> Posted by Elisabeth Rhyne, Managing Director, CFI
Monique Cohen just stepped down as head of Microfinance Opportunities, the non-profit organization she founded ten years ago. She is leaving MFOpps in very capable hands. Guy Stuart, formerly of the Kennedy School of Government, has already started as the new CEO. This change of leadership provides a good moment to pause and recognize the significant contributions Monique has made not only through Microfinance Opportunities but also as a researcher and thinker about microfinance clients.
Monique staked her position from the start as a champion for the client. She argues that anyone offering financial services to the poor needs a deep understanding of, and even empathy with, the poor. And by empathy, I do not mean sentimentality, but the intent to fully listen to and be guided by what low income people say about their situation and their views. This requires a market researcher to set aside preconceived ideas as much as possible, and draw conclusions from client-based evidence, both qualitative and quantitative.
By looking at prospective clients carefully, Monique generated important insights. And since I’ve known Monique quite a long time, I remember when she first talked about some of them. In fact, many of Monique’s insights became part of my own understanding about money and the poor. My first lesson from Monique was about how people in Andean cities finance the construction of their houses through incremental, one-room-at-a-time building patterns. This insight is at the basis of successful housing microfinance in Latin America, which offers relatively small short term home improvement loans to support that process.
In the late 1990s, Monique’s work on the AIMS project at USAID highlighted vulnerability as a central concept in understanding the lives of the poor and the function of financial services in helping people protect themselves against such vulnerabilities. This focus on coping with vulnerability has become important in enabling the microfinance field to gain a more nuanced understanding of the impact of its services on its clients.
When she started MFOpps, Monique intended to assist microfinance institutions learn how to learn from clients. And MFOpps did this. But MFOpps broke new ground when it received one of its first major grants from Citi Foundation to explore financial literacy. At that time the topic was barely recognized as a significant concern. MFOpps developed some of the first financial literacy curricula aimed at low income residents of developing countries. It worked on creative delivery mechanisms and wrestled with the still-daunting challenges of getting messages to people effectively and efficiently. In this way Microfinance Opportunities contributed to the growth of knowledge about financial capability, helping to move the topic to the forefront of financial inclusion.
These days, Monique is participating in a working group on financial capability as part of CFI’s Financial Inclusion 2020 campaign. In her feisty way, she challenges the group not to impose their middle class, western definition of financial capability, but to remember that clients will – and should – define financial capability as they see it, in line with their own reality.
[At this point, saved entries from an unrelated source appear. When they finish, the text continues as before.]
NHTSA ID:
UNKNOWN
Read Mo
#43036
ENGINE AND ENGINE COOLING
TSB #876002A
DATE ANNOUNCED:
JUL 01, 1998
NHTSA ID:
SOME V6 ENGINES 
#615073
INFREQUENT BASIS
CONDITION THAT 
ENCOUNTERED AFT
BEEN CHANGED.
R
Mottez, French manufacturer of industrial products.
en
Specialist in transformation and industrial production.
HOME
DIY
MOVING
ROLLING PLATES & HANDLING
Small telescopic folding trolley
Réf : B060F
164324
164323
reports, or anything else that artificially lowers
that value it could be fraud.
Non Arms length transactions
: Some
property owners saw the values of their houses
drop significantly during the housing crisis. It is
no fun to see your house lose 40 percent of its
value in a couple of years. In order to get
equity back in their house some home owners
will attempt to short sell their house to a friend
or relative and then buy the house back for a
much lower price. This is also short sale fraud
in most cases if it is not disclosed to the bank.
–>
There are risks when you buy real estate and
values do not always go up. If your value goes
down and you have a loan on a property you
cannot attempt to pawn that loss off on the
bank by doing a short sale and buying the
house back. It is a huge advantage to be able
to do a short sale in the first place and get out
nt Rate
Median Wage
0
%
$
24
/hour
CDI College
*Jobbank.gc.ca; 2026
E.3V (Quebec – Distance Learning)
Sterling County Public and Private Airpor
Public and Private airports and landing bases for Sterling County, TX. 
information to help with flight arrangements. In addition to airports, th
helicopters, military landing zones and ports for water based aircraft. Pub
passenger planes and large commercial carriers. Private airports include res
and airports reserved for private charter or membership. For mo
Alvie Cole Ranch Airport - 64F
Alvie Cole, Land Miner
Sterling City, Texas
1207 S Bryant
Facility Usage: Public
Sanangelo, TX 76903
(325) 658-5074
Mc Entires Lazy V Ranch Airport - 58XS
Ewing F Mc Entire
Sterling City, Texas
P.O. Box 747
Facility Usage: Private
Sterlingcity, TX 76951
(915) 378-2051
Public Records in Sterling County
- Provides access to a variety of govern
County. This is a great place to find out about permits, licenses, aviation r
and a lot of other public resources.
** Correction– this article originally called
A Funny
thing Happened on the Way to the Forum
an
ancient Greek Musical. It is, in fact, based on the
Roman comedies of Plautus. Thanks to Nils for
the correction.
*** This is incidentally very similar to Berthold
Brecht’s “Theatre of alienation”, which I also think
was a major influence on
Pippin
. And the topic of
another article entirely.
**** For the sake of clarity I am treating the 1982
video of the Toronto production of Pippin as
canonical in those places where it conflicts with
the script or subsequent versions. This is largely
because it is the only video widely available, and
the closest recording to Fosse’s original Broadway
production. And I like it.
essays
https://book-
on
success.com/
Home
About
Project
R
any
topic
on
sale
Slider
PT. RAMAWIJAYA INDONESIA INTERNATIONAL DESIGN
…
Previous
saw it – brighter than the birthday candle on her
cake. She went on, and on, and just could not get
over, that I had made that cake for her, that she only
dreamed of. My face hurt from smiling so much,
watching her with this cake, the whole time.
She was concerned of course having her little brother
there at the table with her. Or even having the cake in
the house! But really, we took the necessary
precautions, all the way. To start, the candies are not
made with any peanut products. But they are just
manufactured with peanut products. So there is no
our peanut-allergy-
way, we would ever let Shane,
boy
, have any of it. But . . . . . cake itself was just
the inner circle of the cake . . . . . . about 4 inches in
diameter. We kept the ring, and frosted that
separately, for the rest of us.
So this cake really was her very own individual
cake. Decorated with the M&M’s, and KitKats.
More recently, Monique and Guy have been doing financial diaries research with users of mobile money in Kenya and Malawi. Monique’s latest lesson for me, which comes out of that work, is that product designers who want to attract savers should pay more attention to when people can put money aside, and not get so hung up on why they want to do so. This observation also came out of research on rural residents in Latin America by Jacqueline Urquizo.
In moving on from Microfinance Opportunities, Monique has left in place an organization that occupies a unique and influential place in the financial inclusion world. She’ll now be free to do research on her own, without worrying about management and fundraising, and that’s a good thing. I’m looking forward to my next opportunity to learn something important from her.